Dans l'atroce regret qui lui torturait l'âme, elle n'avait même plus
de sanglots. C'était donc contre cet homme-là, c'était contre lui
qu'elle s'était irritée jusqu'au mépris, jusqu'à la haine, jusqu'à
l'ineffaçable injure de la trahison!... C'était à lui qu'elle avait
menti hier, qu'elle mentait ce soir, et qu'elle allait être forcée de
mentir désormais jusqu'au bout, jusqu'au dernier baiser d'adieu au bord
du tombeau! Et c'était elle, Simone, _sa_ Simone, qui avait fait cela!
—Ah! Roger... murmura-t-elle à plusieurs reprises, avec une intonation
si déchirante, que lui, la croyant subjuguée seulement par le triomphe
douloureux d'une divine indulgence, disait:
—Ma Simone, comment peut-on faire du chagrin à une bonne petite âme
comme toi? Ah! je ne suis qu'un brutal, un mauvais mari. C'est vrai,
tu es si fine, si sensible!... Une petite femme comme toi, c'est trop
délicat à manier... Moi, je ne suis qu'un maladroit, un bourru. Je te
traite en vieux camarade, que je taquine... je m'oublie, je dépasse la
mesure. Je devrais toujours être en adoration devant ma jolie madone,
et je me conduis comme un païen.
Elle le fit taire, avec douceur.
—Ne causons plus, dit-elle, je suis brisée. Veux-tu être tout à fait
bon?—Et elle touchait avec un geste timide et tendre le front du
musicien toujours à demi prosterné sur le tapis à côté d'elle.—Va te
remettre un instant au piano, et joue-moi encore quelque chose.

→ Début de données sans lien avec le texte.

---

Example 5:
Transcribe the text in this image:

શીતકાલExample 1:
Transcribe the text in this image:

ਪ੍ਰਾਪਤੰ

—Mais, mignonne, il est bien tard... J'ai peur de réveiller Paulette,
et miss Mary, et tout notre monde.
—Oh! tu joueras très, très doucement. C'est si joli quand tu fais
chanter le piano tout bas!
Il lui obéit. Il reprit en sourdine une des phrases et quelques-unes
des variations qui l'avaient le plus charmée tout à l'heure.
En l'écoutant, ivre de tristesse et d'appréhension, Simone se disait:
«Rompre... Oui, je veux rompre... Mais comment?... _L'autre_ est
tellement attaché à notre vie! Près de lui, je suis perdue. Il m'a
prise, il me reprendra. Et ses baisers sont si doux!... Ah! mon Dieu,
est-ce que déjà je ne pourrais plus m'en passer?...»Mervil continuait à effleurer lentement les touches, éveillant une mélodie de songe. Par instants il levait les yeux pour envoyer le sourire de ses prunelles au visage tout pâle de Simone.